Project management roles are not one-size-fits-all. They span a variety of industries, and each role is unique to its company. However, most roles still require the same skills for success. Whether you’re mastering the agile workflow with a web development project or utilizing kanban boards with a creative, your foundational skill set likely remains the same. The following five foundational project management skills are sure to set you and your team up for success.
1. Leadership and Team Management
Set the tone. To successfully manage the project from start to finish, you need to confidently lead the team as both a motivator and support system.
Lead through goal setting. As a project manager, keep client goals top of mind when scheduling work. It’s easy to get caught up in the day-to-day tasks and scheduling and lose focus of the overall project goal. However, if you lead by example and keep that goal top of conversation during internal collaborative meetings, day-to-day communication, and client discussions, it’s going to benefit both the internal team and the project as a whole.
Lead with support and accountability. Everyone works differently, and you learn that very quickly as a project manager. This means that you may have two identical projects but each project will operate differently if you have two unique teams. You need to learn to manage the various ways in which different team members do their best work.
This may mean that one team member works in a linear fashion, one prioritizes hard tasks first, one works best collaborating with a team, and one prefers to work as a lone wolf. It’s not your job to tell someone how to work. It is your job, however, to give them the tools and information they need to be set up for success, do their best work, and hold them accountable to that standard.

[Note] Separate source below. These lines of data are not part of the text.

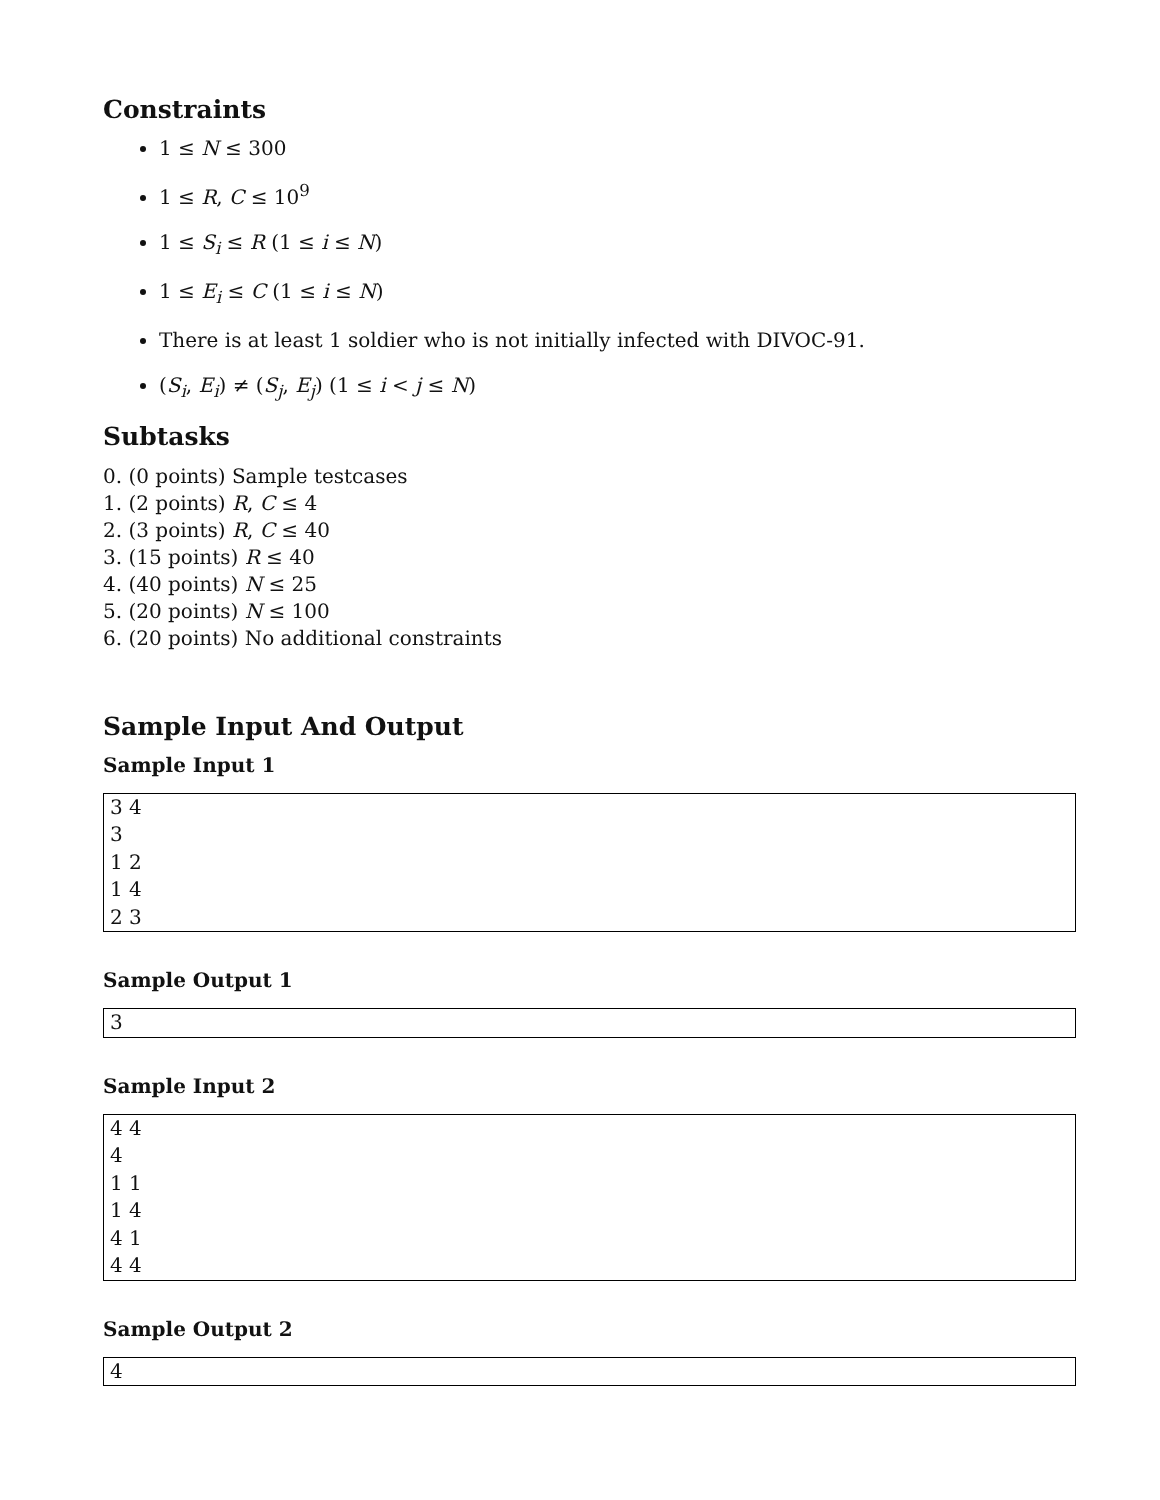Constraints
1 ≤ N ≤ 300
1 ≤ R, C ≤ 10<sup>9</sup>
1 ≤ S<sub>i</sub> ≤ R (1 ≤ i ≤ N)
1 ≤ E<sub>i</sub> ≤ C (1 ≤ i ≤ N)
There is at least 1 soldier who is not initially infected with DIVOC-91.
(S<sub>i</sub>, E<sub>i</sub>) ≠ (S<sub>j</sub>, E<sub>j</sub>) (1 ≤ i < j ≤ N)
Subtasks
0. (0 points) Sample testcases
1. (2 points) R, C ≤ 4
2. (3 points) R, C ≤ 40
3. (15 points) R ≤ 40
4. (40 points) N ≤ 25
5. (20 points) N ≤ 100
6. (20 points) No additional constraints
Sample Input And Output
Sample Input 1
3 4 3 1 2 1 4 2 3
Sample Output 1
3
Sample Input 2
4 4 4 1 1 1 4 4 1 4 4
Sample Output 2
4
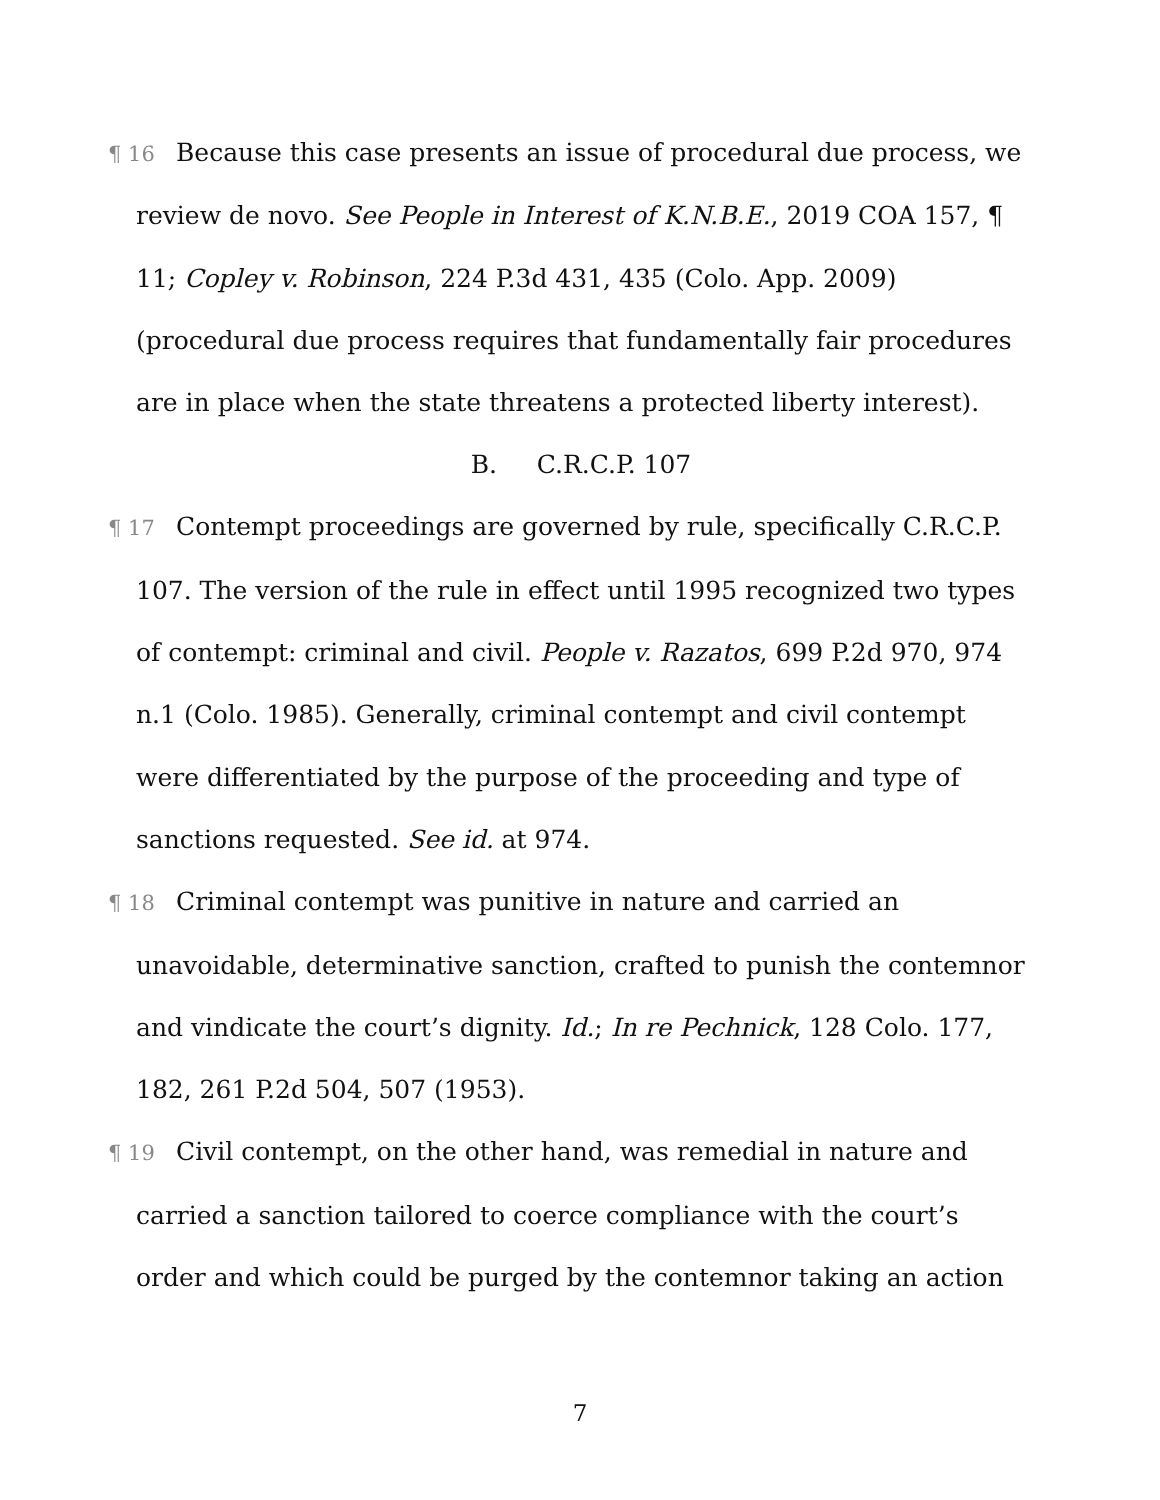¶ 16 Because this case presents an issue of procedural due process, we review de novo. See People in Interest of K.N.B.E., 2019 COA 157, ¶ 11; Copley v. Robinson, 224 P.3d 431, 435 (Colo. App. 2009) (procedural due process requires that fundamentally fair procedures are in place when the state threatens a protected liberty interest).
B. C.R.C.P. 107
¶ 17 Contempt proceedings are governed by rule, specifically C.R.C.P. 107. The version of the rule in effect until 1995 recognized two types of contempt: criminal and civil. People v. Razatos, 699 P.2d 970, 974 n.1 (Colo. 1985). Generally, criminal contempt and civil contempt were differentiated by the purpose of the proceeding and type of sanctions requested. See id. at 974.
¶ 18 Criminal contempt was punitive in nature and carried an unavoidable, determinative sanction, crafted to punish the contemnor and vindicate the court’s dignity. Id.; In re Pechnick, 128 Colo. 177, 182, 261 P.2d 504, 507 (1953).
¶ 19 Civil contempt, on the other hand, was remedial in nature and carried a sanction tailored to coerce compliance with the court’s order and which could be purged by the contemnor taking an action
7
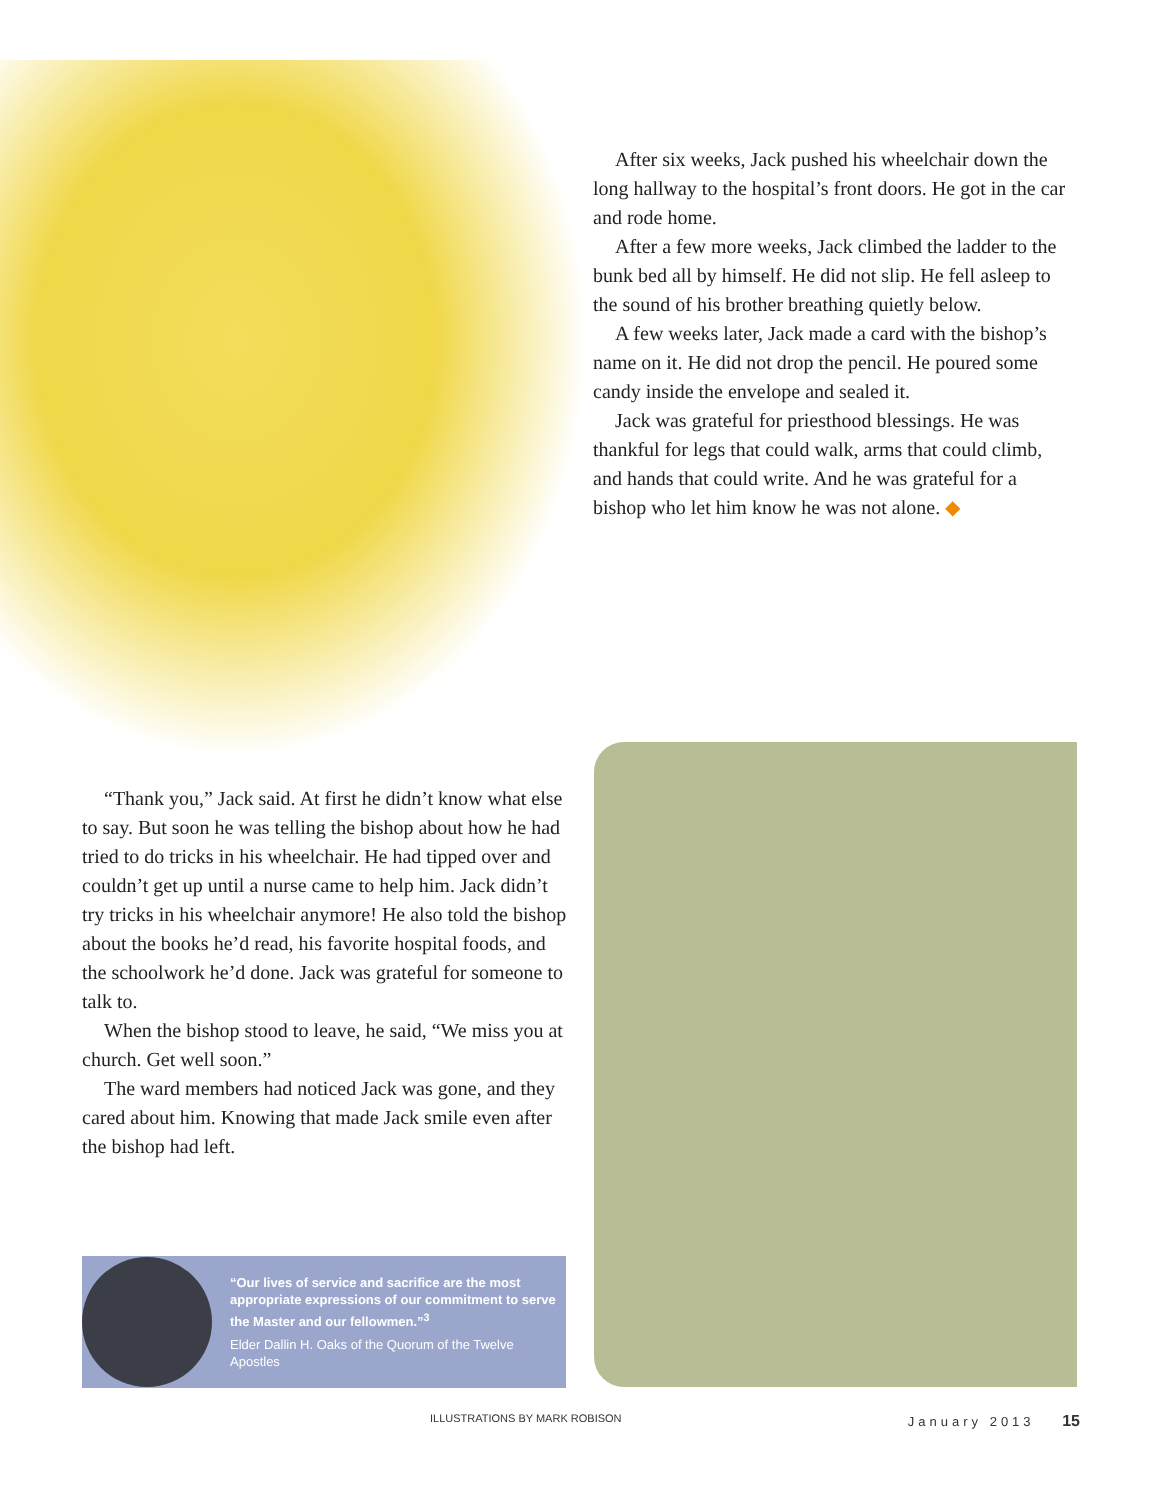After six weeks, Jack pushed his wheelchair down the long hallway to the hospital’s front doors. He got in the car and rode home.
After a few more weeks, Jack climbed the ladder to the bunk bed all by himself. He did not slip. He fell asleep to the sound of his brother breathing quietly below.
A few weeks later, Jack made a card with the bishop’s name on it. He did not drop the pencil. He poured some candy inside the envelope and sealed it.
Jack was grateful for priesthood blessings. He was thankful for legs that could walk, arms that could climb, and hands that could write. And he was grateful for a bishop who let him know he was not alone. ◆
“Thank you,” Jack said. At first he didn’t know what else to say. But soon he was telling the bishop about how he had tried to do tricks in his wheelchair. He had tipped over and couldn’t get up until a nurse came to help him. Jack didn’t try tricks in his wheelchair anymore! He also told the bishop about the books he’d read, his favorite hospital foods, and the schoolwork he’d done. Jack was grateful for someone to talk to.
When the bishop stood to leave, he said, “We miss you at church. Get well soon.”
The ward members had noticed Jack was gone, and they cared about him. Knowing that made Jack smile even after the bishop had left.
“Our lives of service and sacrifice are the most appropriate expressions of our commitment to serve the Master and our fellowmen.”<sup>3</sup>
Elder Dallin H. Oaks of the Quorum of the Twelve Apostles
ILLUSTRATIONS BY MARK ROBISON January 2013 15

Communication is at the core of every project management role you’ll take on. It’s all in the details: Slack messages, g-chats, phone calls, emails, video calls. The way that you communicate with your colleagues and clients through these avenues can make all the difference.
As a project manager, the details outlined within communication can be the difference between a task being done correctly or incorrectly. You need to effectively convey both the small details within a task and the big picture details of an overall project. When in doubt, always over-communicate.
Outside of internal communication, you can’t expect clients to know or understand what the internal team has done without sharing those details. When communicating with clients, take the time to communicate big-picture wins with the work that’s been done by the team.
3. Expectation Setting
Alongside leading a team through effective communication, you need to set proper expectations for the project. Resource management, time management, and scheduling all come into play here.
What needs to be completed? Who can complete it? And when can it be completed?
Before you can set expectations, you need to take a realistic look at the project workload, the team, and existing schedules. Rarely, if ever, will a project fit exactly into the perfect schedule. Once you accept that, it makes things a little less stressful. Being honest with yourself, your internal team, and clients about what can get done and when is going to make everyone’s life easier in the long run.
You’ll find if you give yourself and your team the appropriate amount of time to do the great work they’re capable of doing, the quality will shine through.
4. Problem Solving
You’ve heard it before: Work smarter, not harder. It’s wise to take this approach as a project manager when faced with the inevitable obstacles that come your way.
You’ll be tested with countless scenarios where there’s not a clear answer or outcome. Don’t overcomplicate things. If you’re not sure where to start, ask for help. Don’t feel like you need to shoulder the burden yourself.
Conversely, if you notice a teammate is struggling and it’s outside of your day-to-day role, step in and get familiar with their workload so you can lend a hand. Utilize the tools at your disposal, as well as your colleagues, to maneuver through situations that initially may seem unsolvable. Don’t be afraid to break the standard process in order to get something done. It’s more important to pivot and find a solution, even if it’s working outside of your comfort zone.
5. Negotiation and Flexibility
Negotiation and flexibility go hand in hand with problem solving. You may have the next month of work scheduled perfectly and then you hop on a client call and priorities have shifted and everything needs to be rearranged.
As a project manager, you will constantly be trading off one task for another, re-prioritizing, and negotiating internally and externally in order to hit a deadline. You’ll often have conflicting workloads where something is a priority for the client, for example, but won’t really move the needle in terms of performance. You’ll also run into instances where you need to trade off one client’s work for another to meet a deadline or deliver on a high-priority item.
The key to success is to be flexible. Understand that when you set a schedule, 90% of the time, it’s going to shift.
Every role and team is unique, but if you keep these five core skills top of mind, you’ll find it will make you that much more efficient as a project manager and that much more reliable as a resource for your clients and internal team.